McAdams said since the internet giants are mostly based in the United States, the tax dollars that Canada puts into those companies are leaving the country rather than being reinvested to produce Canadian content or employ local workers.
Another concern is that traditional broadcasters and digital giants are not on a level playing field, said John Petrie, a retired broadcaster. Traditional broadcasters are tied up by many rules while internet-based radios have few regulations.
“Traditional radio has to follow certain rules such as playing 35 percent Canadian content, follow the Canadian Broadcast Standards, playing the music they are licensed to play,” Petrie testified.

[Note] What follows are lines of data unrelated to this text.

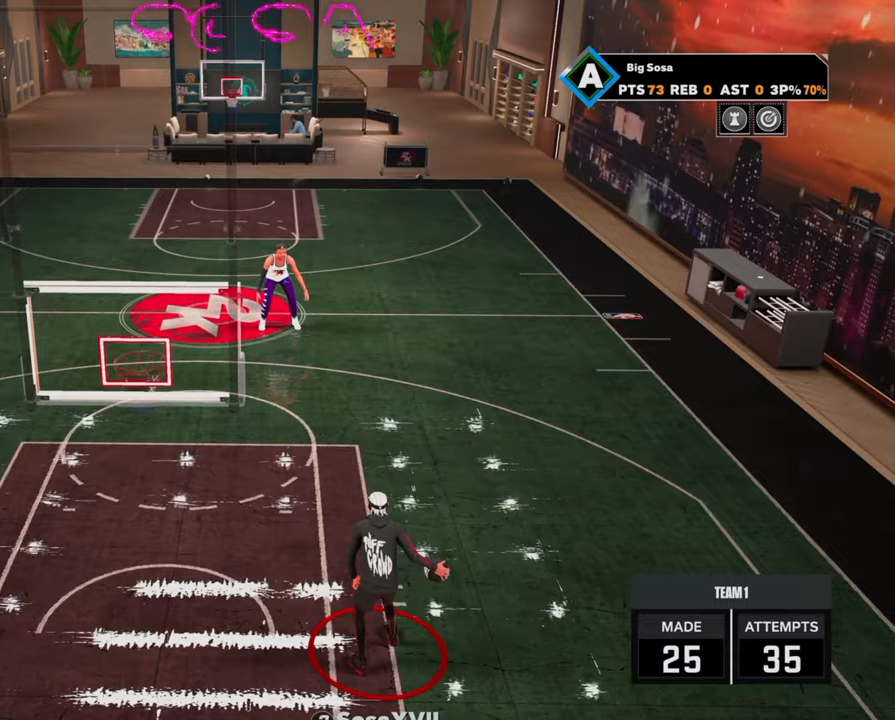
Gameplay with a controller (PlayStation layout); each line is a JSON object with the inputs held at the frame after it. "events" lists button and stick changes between this image and that frame as [ms after this image, input, new state], when the widget could be followed in between.
{"buttons": ["R2"], "left_stick": "center", "right_stick": "center", "events": [[450, "R2", "down"]]}
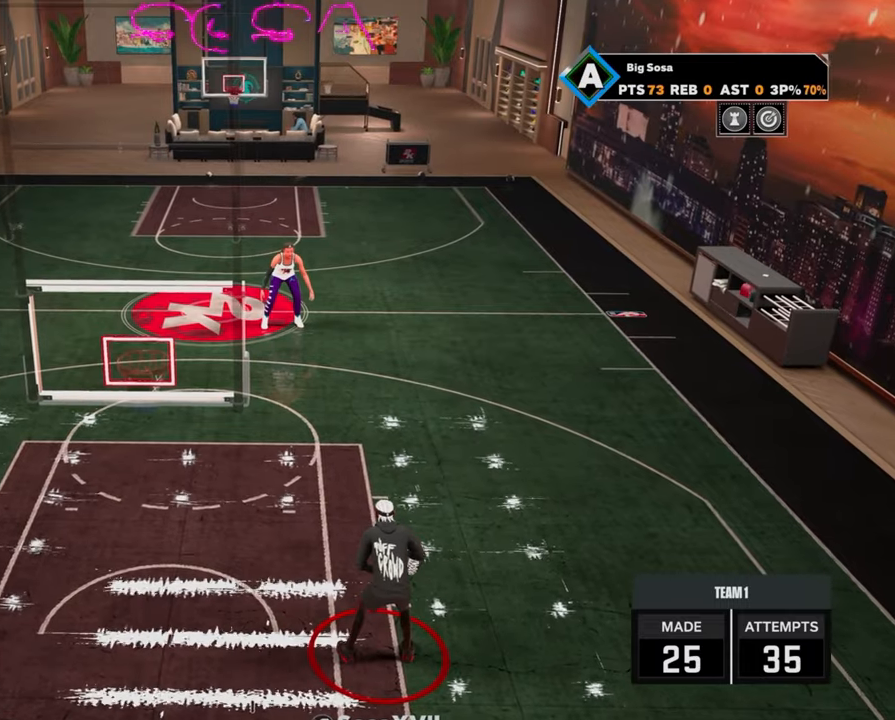
{"buttons": ["R2"], "left_stick": "center", "right_stick": "center", "events": [[233, "R2", "up"], [317, "R2", "down"]]}
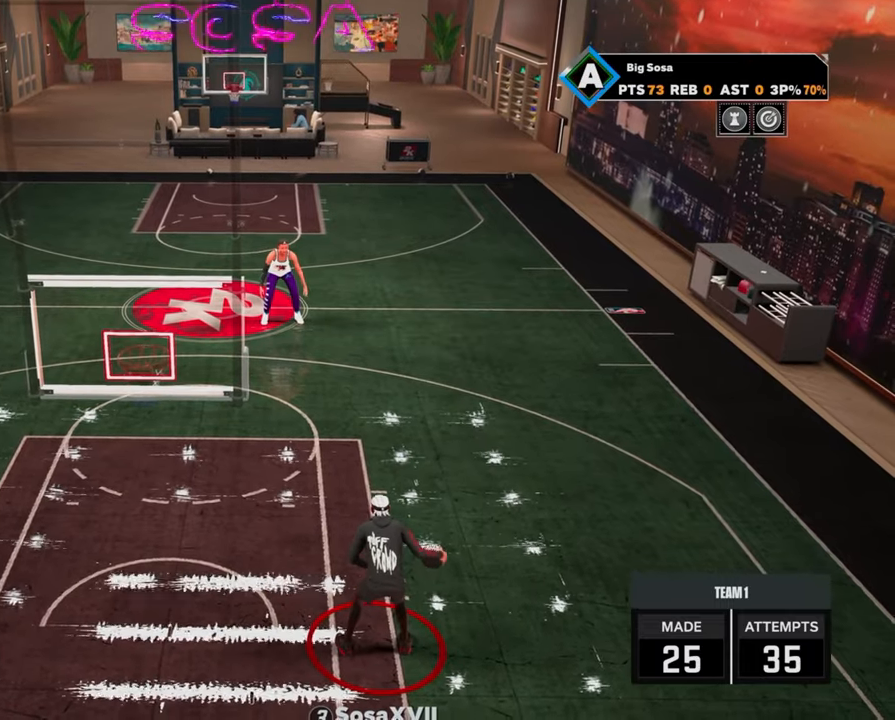
{"buttons": ["R2"], "left_stick": "center", "right_stick": "center", "events": [[17, "R2", "up"], [67, "R2", "down"], [200, "R2", "up"], [233, "R2", "down"], [350, "R2", "up"], [383, "R2", "down"]]}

“As radio moves to the internet, and most stations now streamed through an app such as the Radioplayer Canada app, what will the rules for the internet be? Will they still have to play 35 percent CanCon (Canadian content). [Will] the Spotify or Apple Play or Google Music play 35 percent CanCon?” he added.
Individual Rights, Personal Privacy
Free speech advocates have raised concerns that the proposed legislation to regulate social media would undermine individual rights and personal privacy.
“Governments like to think they are the arbiters of regulations and rules, but we saw in the U.S. election, big companies such as Twitter, Facebook, and YouTube were making up the rules deciding on what content could be shared,” Petrie said.
“The question is, do we need controls or do we let people decide themselves on what people want to hear and listen to?”
During a heritage committee hearing on Jan. 29, Kevin Chan, global director and head of public policy for Facebook Canada, said the company will “remove anything that violates our committee standards.” His comment was in response to a question by Liberal MP Anthony Housefather, who asked if Chan agrees that “Facebook has an obligation to deal with” content that violate its policies.
Chan noted that “there are 35,000 people that work on content moderation on Facebook,” although he said he was unable to provide the committee with the exact number of content moderators based in Canada.
“Facebook’s community standards actually set out rules of engagement on our platform. They deal with bullying and harassment, they deal with disrespectful conducts, and we set out very clearly what is and isn’t allowed on the platform,” Facebook Canada’s policy manager Rachel Curran said during the hearing.
Facebook Canada said it welcomes more regulations and looks forward to working with the federal government on “drawing the right line” between moderating harmful content and avoiding “over-regulating people.”
Petrie pointed to data collection as a major privacy concern.
“Who owns that data, who owns the information about me? I think we kind of have to look at that as a nation, because right now … Google or Facebook own that data, which is important for their advertisers,” he said.
“In the end, the question is: What do Canadians want from the media? They want to be informed, they want to be entertained, and they want the freedom to choose where they get their information and entertainment from.”